Could you copy every line of the data that contains the word "הפוסטמודרנית"?

Extracted page text data:

+ + +

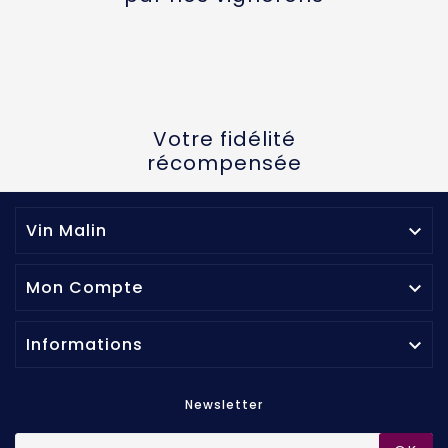
Votre fidélité
récompensée
Vin Malin

Mon Compte

Informations

Newsletter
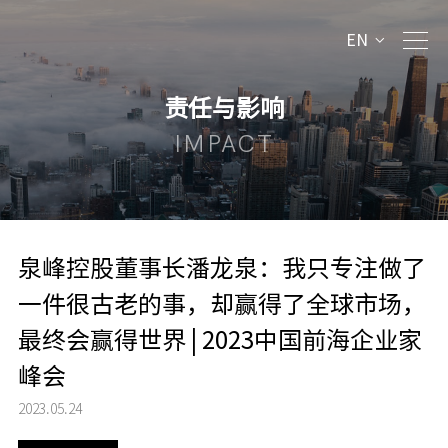
EN
责任与影响
IMPACT
泉峰控股董事长潘龙泉：我只专注做了
一件很古老的事，却赢得了全球市场，
最终会赢得世界 | 2023中国前海企业家
峰会
2023.05.24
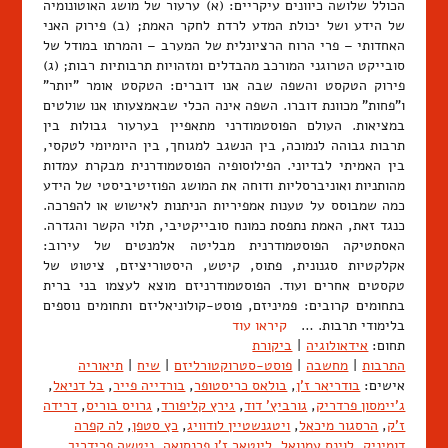
הכולל שלושה כיוונים עיקריים: (א) ערעור של מושג האוטונומיה
של הידע ושל יכולת המדע לרדת לחקר האמת; (ב) פירוק האני
האחדותי – פרי הרוח הרציונלית של המערב – והמרתו במודל של
סובייקט הטרוגני המורכב מהבדלים ומזהויות תרבותיות רבות; (ג)
פירוק הטקסט והשפה שבה אנו דוברים: הטקסט אומר "יותר"
ו"פחות" מכוונת דוברו. השפה אינה הכלי שבאמצעותו אנו שולטים
במציאות. העולם הפוסטמודרני מתאפיין בערעור גבולות בין
תרבות גבוהה לנמוכה, בין הנשגב למגוחך, בין היומיומי לטקסי,
בין האמיתי לבדיוני. הפילוסופיה הפוסטמודרנית מבקרת עמדות
מהותניות ואוניברסליות ודוחה את המושג הפוזיטיביסטי של הידע
כמה שמבוסס על טענות אמפיריות הניתנות לאישוש או להפרכה.
כנגד זאת, האמת נתפסת כמונח סובייקטיבי, תלוי הקשר והגדרה.
האסתטיקה הפוסטמודרנית מבליטה אלמנטים של עירוב:
אקלקטיות סגנונית, פתוס, קיטש, היסטוריציזם, ציטוט של
טקסטים אחרים ועוד. הפוסטמודרניזם מוצא לעצמו בני ברית
בתחומים קרובים: פמיניזם, פוסט-קולוניאליזם ותחומים נוספים
בלימודי תרבות. …
קיראו עוד
תחום:
אידאולוגיה
|
ביקורת
התרבות
|
מחשבה
|
פוסט-סטרוקטורליזם
|
שיח
|
תיאוריה
אישים:
בודריאר ז'ן
,
בולאס כריסטופר
,
בורדייה פייר
,
בל דניאל
,
ג'יימסון פרדריק
,
גורביץ' דוד
,
גירץ קליפורד
,
גרויס בוריס
,
דרידה
ז'ק
,
הרסגור מיכאל
,
ויטגנשטיין לודוויג
,
כץ סטפן
,
לה קפרה
דומיניק
,
לוינס עמנואל
,
ליוטאר ז'ן פרנסואה
,
ניטשה פרידריך
,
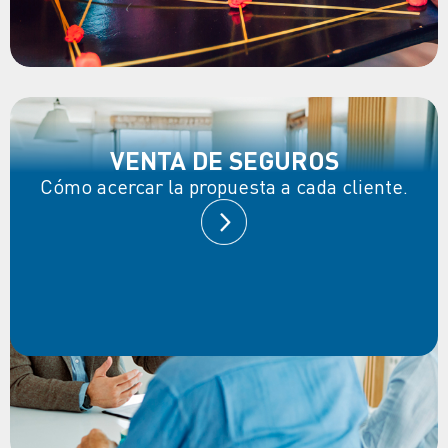
VENTA DE SEGUROS
Cómo acercar la propuesta a cada cliente.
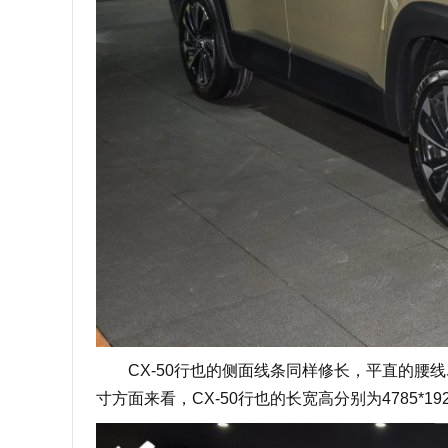
CX-50行也的侧面线条同样修长，平直的腰线
寸方面来看，CX-50行也的长宽高分别为4785*19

+ + +

* **RESPONSE**:
בין האמיתי לבדיוני. הפילוסופיה הפוסטמודרנית מבקרת עמדות
האסתטיקה הפוסטמודרנית מבליטה אלמנטים של עירוב:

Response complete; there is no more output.